ILLUMINATE-301: The Company reported in March 2021 that it did not meet its primary endpoint of ORR from its randomized phase 3 trial of tilsotolimod in combination with ipilimumab versus ipilimumab alone in patients with anti-PD-1 refractory advanced melanoma. Patient status continues to be monitored in follow-up stages of the trial.
ILLUMINATE-206: Enrollment continues in the Company’s Phase 2, open-label, multicohort, multicenter study to test the safety and effectiveness of tilsotolimod in combination with ipilimumab and nivolumab for the treatment of solid tumors, beginning with MSS-CRC.

Initial safety run-in of 10 patients, which included ipilimumab at 1 mg/kg every 8 weeks and nivolumab at 3 mg/kg every 2 weeks, showed that the regimen was generally well tolerated.
Changes in the study design intended to improve potential outcomes in this patient population include increasing ipilimumab dosing frequency to every 3 weeks and limiting the number of allowed prior lines of treatment to 2.
Data from the next 10 patients under the modified study design is anticipated in the fourth quarter of 2021.

Corporate Update Since December 2020

In February 2021, the Company entered into a collaboration and option agreement with Scriptr Global, Inc. to research, develop, and potentially commercialize gene therapy candidates for myotonic dystrophy 1 (DM1) and Friedrich’s Ataxia (FA).

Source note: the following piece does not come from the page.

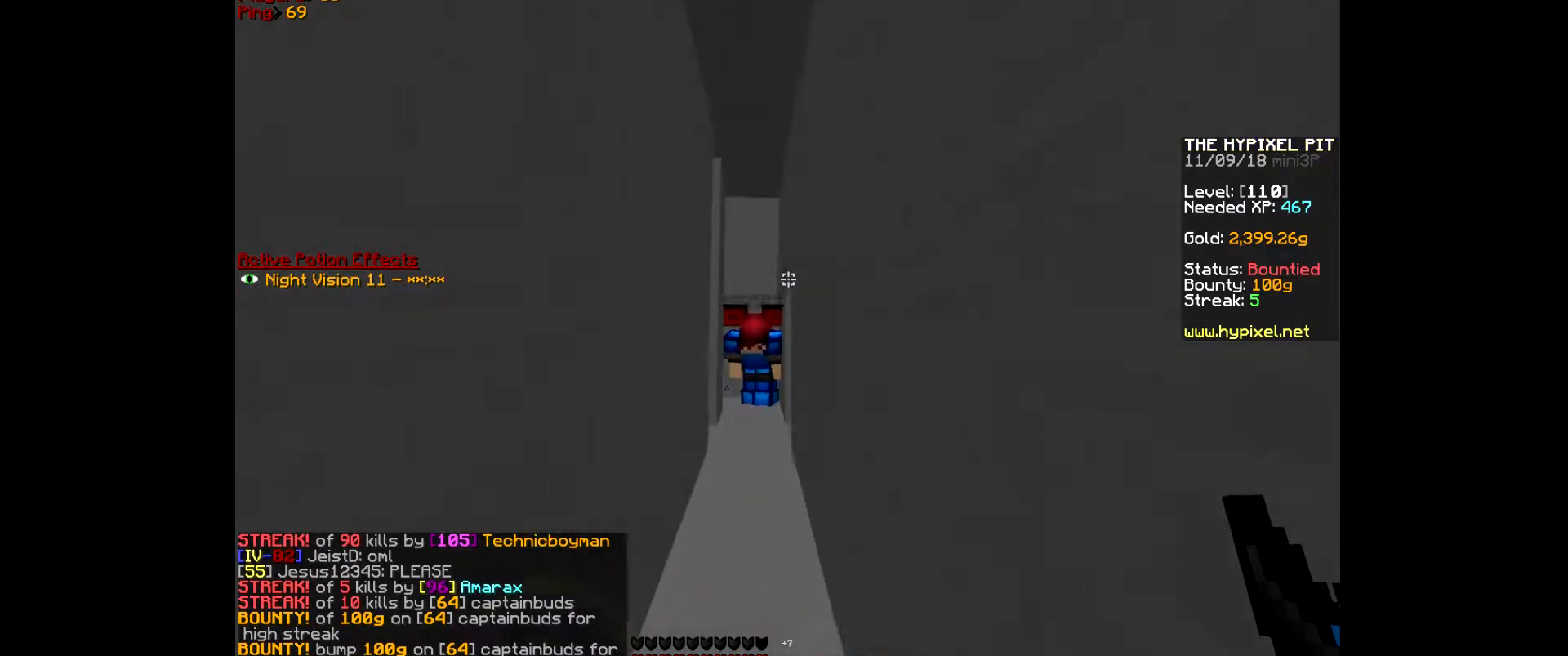
{"keys": ["s"], "mouse": [], "events": []}
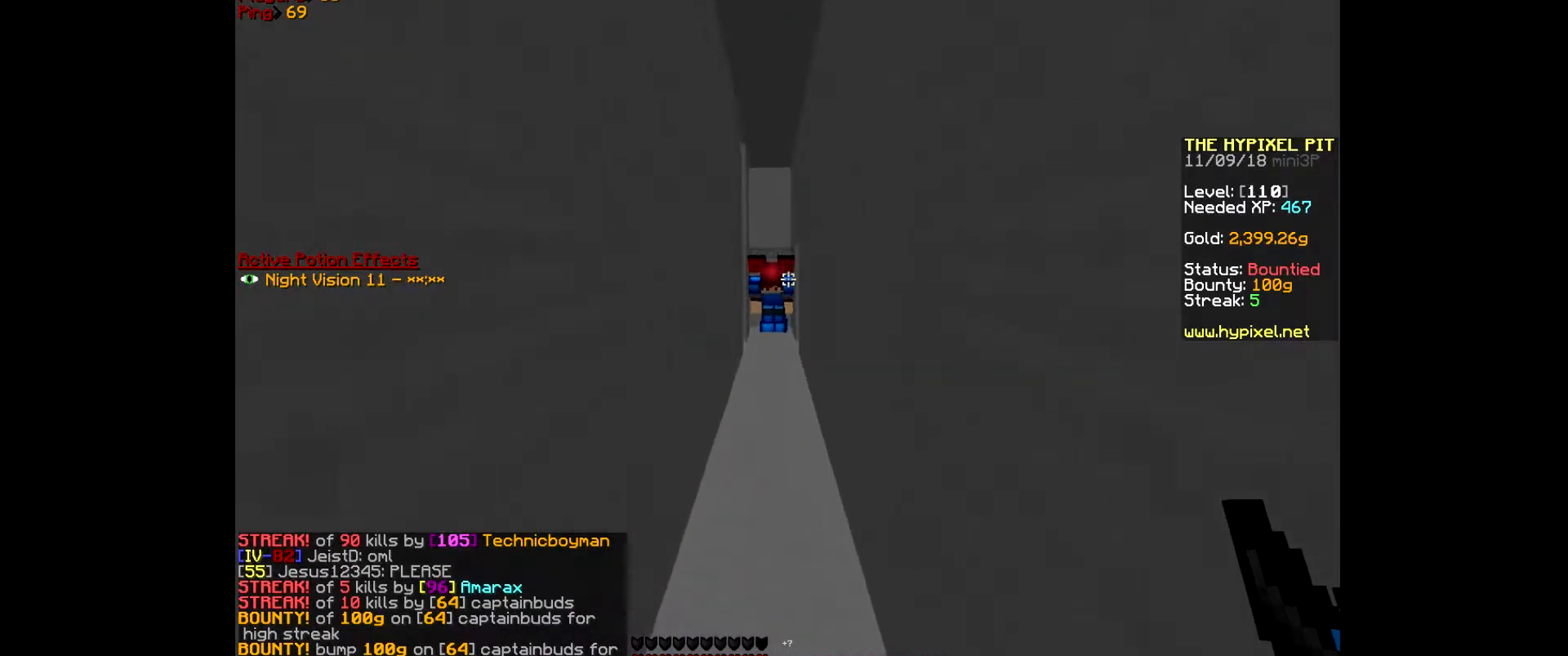
{"keys": [], "mouse": [], "events": [[400, "s", "up"]]}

The Company received $16.3 million in net proceeds from its equity distribution agreement and equity line of credit.
Considering the data related to ILLUMINATE-301’s ORR endpoint, in April 2021 the Company initiated a reduction in force that will impact approximately 50% of our workforce by May 31, 2021. The decision was made to better align our workforce to our needs in ongoing tilsotolimod and business development activities.
The Company’s Board of Directors (the "Board") has elected current Board member Michael Dougherty as the Chair of the Board, effective April 28, 2021. He succeeds James Geraghty, who initiated this transition in the interest of Board leadership refreshment after serving as our Board Chair since 2013. Mr. Geraghty is planning to continue to serve as a non-executive director on our Board.

"I want to thank Jim for his tireless leadership over the last 8 years and am looking forward to his continued contributions to our Board," stated Mr. Milano. "I’m also grateful to have Mike step into this broader leadership role on our Board as we take Idera forward."

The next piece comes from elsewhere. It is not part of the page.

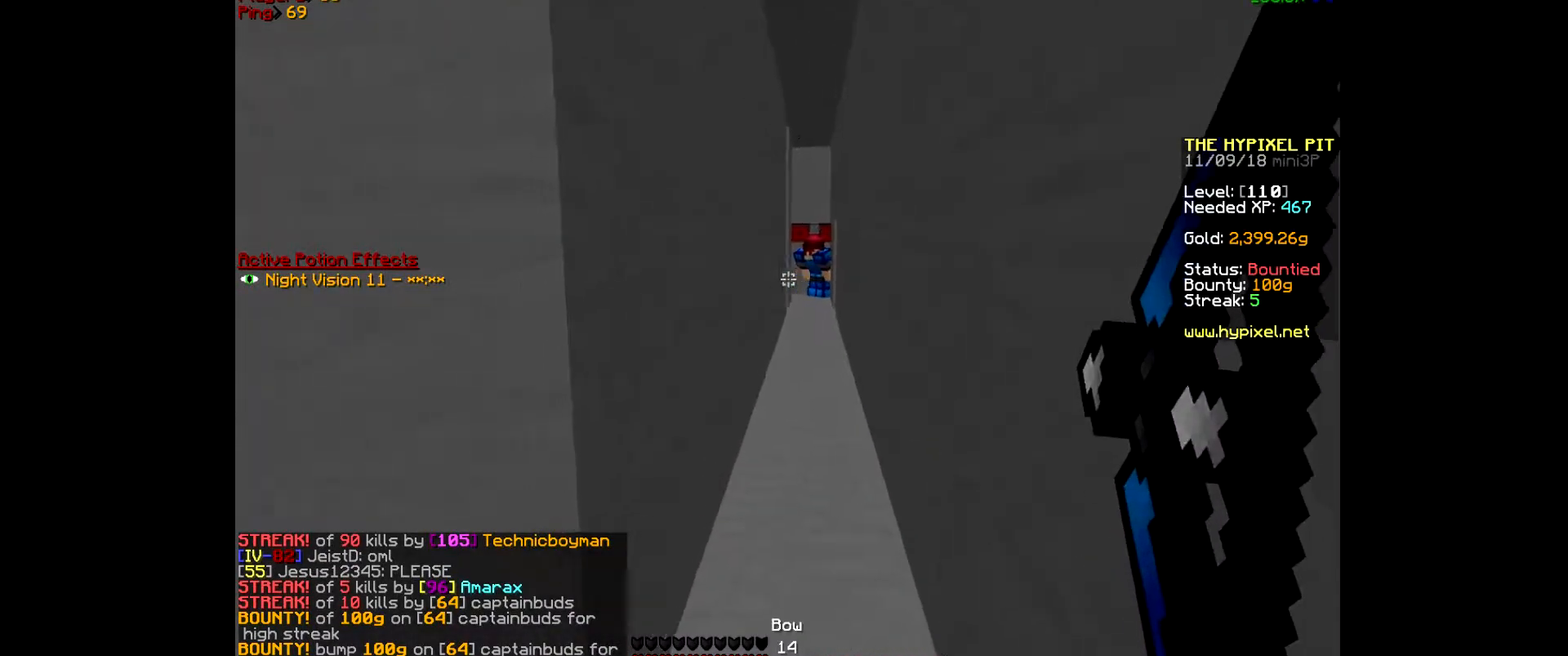
{"keys": [], "mouse": ["right"], "events": []}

First Quarter Financial Results

Research and development expenses for the three months ended March 31, 2021 totaled $6.9 million, compared to $9.5 million for the same period in 2020. General and administrative expense for the three months ended March 31, 2021 totaled $3.2 million compared to $3.6 million for the same period in 2020. Additionally, during the three months ended March 31, 2021 and 2020, we recorded a $7.0 million and $1.1 million non-cash warrant revaluation gain, respectively, and a $118.8 million and $20.7 million non-cash future tranche right revaluation gain, respectively, related to securities issued in connection with our December 2019 private placement transaction.

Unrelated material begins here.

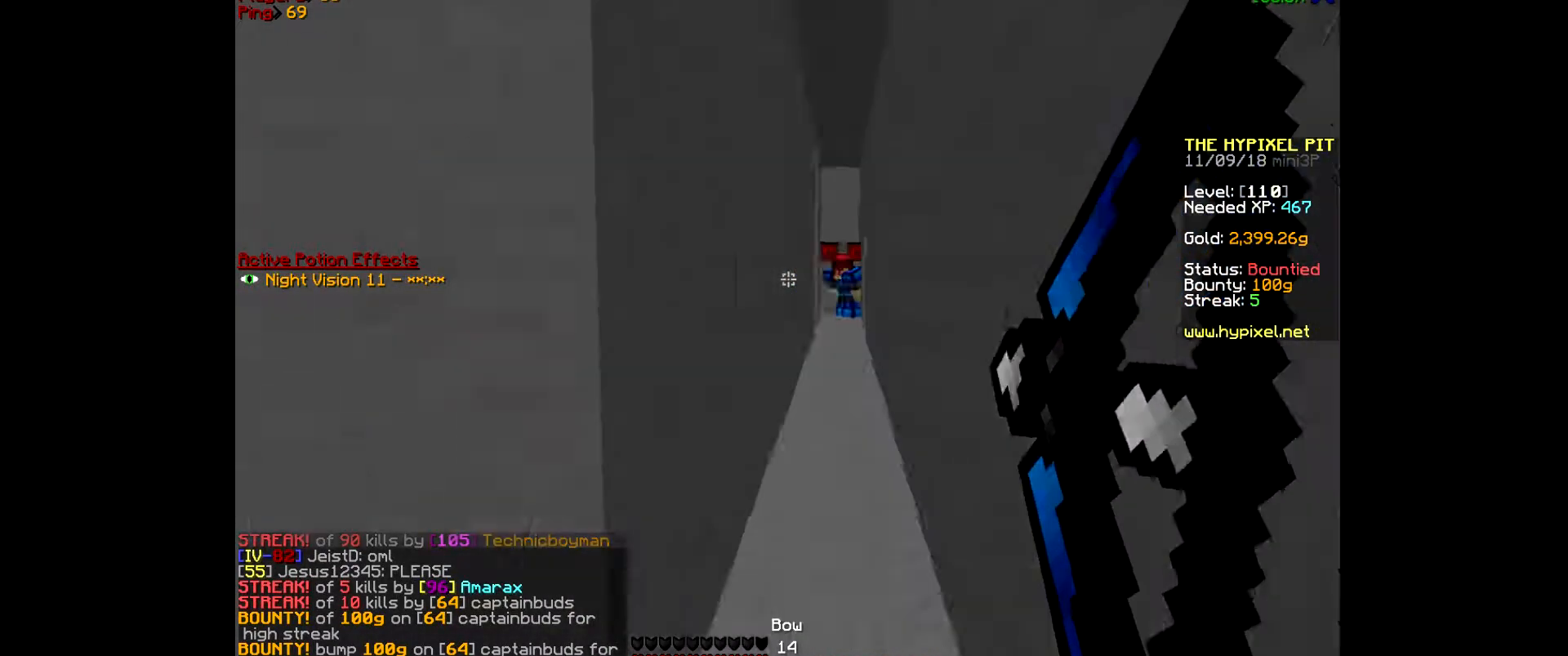
{"keys": [], "mouse": ["right"], "events": []}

As a result of the factors above, net income for the three months ended March 31, 2021 was $115.7 million, compared to net income of $8.8 million for the same period in 2020. Net income applicable to common stockholders for the three months ended March 31, 2021 was $109.6 million, or $2.66 per basic share, compared to net income applicable to common stockholders of $8.2 million, or $0.27 per basic share, for the same period in 2020. On a diluted basis, net loss applicable to common stockholders for the three months ended March 31, 2021 was $10.0 million, or $0.14 per diluted share, compared to net income applicable to common stockholders of $8.0 million, or $0.22 per diluted share, for the same period in 2020. Excluding the non-cash gain of approximately $125.8 million and $21.8 million for the three months ended March 31, 2021 and 2020, respectively, related to the securities issued in connection with the December 2019 private placement transaction, net loss applicable to common stockholders was $10.0 million, or $0.24 per basic and diluted share, and $13.0 million, or $0.43 per basic and diluted share, respectively (calculated based upon the basic weighted-average number of common shares, due to the antidilutive effect of net loss).